## [WHAT YOU WILL DO]
Look through the entries for the string "round" and copy every line where it shows up.

## [SOURCE MATERIAL]

____________

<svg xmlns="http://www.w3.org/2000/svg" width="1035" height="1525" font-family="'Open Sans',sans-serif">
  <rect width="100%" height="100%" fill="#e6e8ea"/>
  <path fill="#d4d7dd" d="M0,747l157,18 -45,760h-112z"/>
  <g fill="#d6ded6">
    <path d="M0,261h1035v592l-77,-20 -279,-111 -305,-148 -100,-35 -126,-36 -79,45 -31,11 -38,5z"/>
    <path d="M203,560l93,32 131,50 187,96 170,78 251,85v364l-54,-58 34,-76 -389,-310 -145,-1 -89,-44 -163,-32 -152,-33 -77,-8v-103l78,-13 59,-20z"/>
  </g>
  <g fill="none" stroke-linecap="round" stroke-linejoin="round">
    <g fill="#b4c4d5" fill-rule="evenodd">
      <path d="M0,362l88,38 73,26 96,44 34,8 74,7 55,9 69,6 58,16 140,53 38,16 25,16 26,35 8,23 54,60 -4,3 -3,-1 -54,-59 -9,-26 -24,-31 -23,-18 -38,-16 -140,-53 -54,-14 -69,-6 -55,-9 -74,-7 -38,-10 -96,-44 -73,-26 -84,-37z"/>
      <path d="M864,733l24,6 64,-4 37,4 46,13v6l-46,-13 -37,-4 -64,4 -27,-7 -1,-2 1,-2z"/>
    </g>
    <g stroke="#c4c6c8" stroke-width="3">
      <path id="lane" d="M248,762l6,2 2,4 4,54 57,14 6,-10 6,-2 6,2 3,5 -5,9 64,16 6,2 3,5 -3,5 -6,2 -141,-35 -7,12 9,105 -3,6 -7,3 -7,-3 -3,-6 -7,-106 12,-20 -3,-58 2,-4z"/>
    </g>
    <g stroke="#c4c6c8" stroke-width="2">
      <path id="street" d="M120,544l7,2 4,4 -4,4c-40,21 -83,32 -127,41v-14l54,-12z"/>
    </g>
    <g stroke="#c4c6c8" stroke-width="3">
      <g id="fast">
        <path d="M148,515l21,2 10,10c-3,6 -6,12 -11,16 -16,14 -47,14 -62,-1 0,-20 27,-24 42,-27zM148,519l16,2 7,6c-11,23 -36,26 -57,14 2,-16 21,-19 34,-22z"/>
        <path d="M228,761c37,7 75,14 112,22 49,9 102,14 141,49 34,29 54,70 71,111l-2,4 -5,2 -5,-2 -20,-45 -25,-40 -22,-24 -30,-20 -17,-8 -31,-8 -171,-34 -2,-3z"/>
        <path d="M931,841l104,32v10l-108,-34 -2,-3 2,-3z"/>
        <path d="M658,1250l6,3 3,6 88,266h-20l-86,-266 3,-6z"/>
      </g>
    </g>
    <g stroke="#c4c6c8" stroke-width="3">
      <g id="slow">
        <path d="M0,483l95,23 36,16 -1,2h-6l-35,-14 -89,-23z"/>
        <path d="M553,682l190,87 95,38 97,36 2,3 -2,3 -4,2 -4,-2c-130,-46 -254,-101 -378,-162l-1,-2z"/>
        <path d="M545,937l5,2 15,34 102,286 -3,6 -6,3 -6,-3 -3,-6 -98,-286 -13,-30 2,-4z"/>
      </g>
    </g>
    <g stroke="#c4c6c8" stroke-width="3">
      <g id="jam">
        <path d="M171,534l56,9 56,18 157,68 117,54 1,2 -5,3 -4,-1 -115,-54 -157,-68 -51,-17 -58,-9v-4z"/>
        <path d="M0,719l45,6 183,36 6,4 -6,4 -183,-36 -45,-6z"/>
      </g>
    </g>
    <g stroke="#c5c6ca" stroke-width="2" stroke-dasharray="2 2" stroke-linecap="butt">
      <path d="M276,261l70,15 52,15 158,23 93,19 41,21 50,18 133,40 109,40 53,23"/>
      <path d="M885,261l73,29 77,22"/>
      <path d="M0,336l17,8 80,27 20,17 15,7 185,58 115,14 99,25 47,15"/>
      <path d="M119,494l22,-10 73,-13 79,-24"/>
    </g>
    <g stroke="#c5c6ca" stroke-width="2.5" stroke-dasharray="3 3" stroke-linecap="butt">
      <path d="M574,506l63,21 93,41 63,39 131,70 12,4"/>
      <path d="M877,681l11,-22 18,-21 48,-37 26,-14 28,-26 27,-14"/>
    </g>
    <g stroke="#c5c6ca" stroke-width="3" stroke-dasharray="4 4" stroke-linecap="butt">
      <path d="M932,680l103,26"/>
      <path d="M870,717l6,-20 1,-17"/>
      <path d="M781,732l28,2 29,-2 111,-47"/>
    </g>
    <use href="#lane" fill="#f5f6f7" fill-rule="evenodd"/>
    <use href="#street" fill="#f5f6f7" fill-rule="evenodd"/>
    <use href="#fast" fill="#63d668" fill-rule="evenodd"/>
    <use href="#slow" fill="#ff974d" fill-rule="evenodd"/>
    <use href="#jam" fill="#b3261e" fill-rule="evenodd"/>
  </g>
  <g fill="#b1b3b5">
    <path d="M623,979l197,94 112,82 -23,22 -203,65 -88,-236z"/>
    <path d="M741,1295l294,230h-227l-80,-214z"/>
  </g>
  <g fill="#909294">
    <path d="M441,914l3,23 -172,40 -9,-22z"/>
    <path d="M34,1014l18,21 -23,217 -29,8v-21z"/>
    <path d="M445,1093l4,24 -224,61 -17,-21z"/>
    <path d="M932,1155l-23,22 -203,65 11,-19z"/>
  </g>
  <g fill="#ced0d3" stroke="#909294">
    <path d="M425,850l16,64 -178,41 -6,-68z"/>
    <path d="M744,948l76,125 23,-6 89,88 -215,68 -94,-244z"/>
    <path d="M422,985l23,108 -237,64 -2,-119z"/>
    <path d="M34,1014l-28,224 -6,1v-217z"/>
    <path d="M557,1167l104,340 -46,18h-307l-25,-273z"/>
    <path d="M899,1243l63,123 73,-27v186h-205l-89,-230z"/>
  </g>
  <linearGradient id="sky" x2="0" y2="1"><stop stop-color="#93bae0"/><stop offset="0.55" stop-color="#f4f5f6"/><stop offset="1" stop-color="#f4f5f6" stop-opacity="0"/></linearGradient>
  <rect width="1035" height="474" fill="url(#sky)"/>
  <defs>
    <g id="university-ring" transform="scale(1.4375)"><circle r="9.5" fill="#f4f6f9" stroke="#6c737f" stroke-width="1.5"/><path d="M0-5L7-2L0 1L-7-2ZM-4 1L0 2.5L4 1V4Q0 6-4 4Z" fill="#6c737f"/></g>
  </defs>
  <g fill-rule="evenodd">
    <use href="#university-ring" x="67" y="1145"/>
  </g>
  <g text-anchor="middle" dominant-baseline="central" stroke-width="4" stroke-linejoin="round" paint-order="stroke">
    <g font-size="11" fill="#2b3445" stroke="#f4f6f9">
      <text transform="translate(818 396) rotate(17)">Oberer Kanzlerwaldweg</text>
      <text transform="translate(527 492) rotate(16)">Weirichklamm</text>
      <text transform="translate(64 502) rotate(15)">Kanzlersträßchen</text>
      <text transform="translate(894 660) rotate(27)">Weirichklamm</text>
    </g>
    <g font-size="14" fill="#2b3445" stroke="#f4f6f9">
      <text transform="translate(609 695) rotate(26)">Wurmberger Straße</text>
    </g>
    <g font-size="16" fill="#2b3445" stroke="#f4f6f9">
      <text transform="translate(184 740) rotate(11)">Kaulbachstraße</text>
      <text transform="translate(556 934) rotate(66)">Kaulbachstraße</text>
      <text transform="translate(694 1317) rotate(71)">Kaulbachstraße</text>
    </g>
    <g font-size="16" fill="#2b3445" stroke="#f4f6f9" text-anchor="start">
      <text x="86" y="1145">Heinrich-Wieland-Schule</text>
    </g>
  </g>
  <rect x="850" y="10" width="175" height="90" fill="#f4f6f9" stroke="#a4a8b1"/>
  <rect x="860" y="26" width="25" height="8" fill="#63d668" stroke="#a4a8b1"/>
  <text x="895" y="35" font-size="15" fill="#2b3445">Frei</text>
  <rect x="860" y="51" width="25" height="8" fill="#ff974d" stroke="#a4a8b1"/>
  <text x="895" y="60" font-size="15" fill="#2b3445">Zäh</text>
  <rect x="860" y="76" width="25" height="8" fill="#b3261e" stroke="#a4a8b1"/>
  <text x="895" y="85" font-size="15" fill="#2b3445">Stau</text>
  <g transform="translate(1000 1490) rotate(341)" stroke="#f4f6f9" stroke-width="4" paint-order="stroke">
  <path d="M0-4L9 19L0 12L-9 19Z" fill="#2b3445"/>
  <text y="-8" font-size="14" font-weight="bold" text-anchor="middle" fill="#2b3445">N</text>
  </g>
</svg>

____________

## [WRITTEN REPLY]
  <g fill="none" stroke-linecap="round" stroke-linejoin="round">
  <g text-anchor="middle" dominant-baseline="central" stroke-width="4" stroke-linejoin="round" paint-order="stroke">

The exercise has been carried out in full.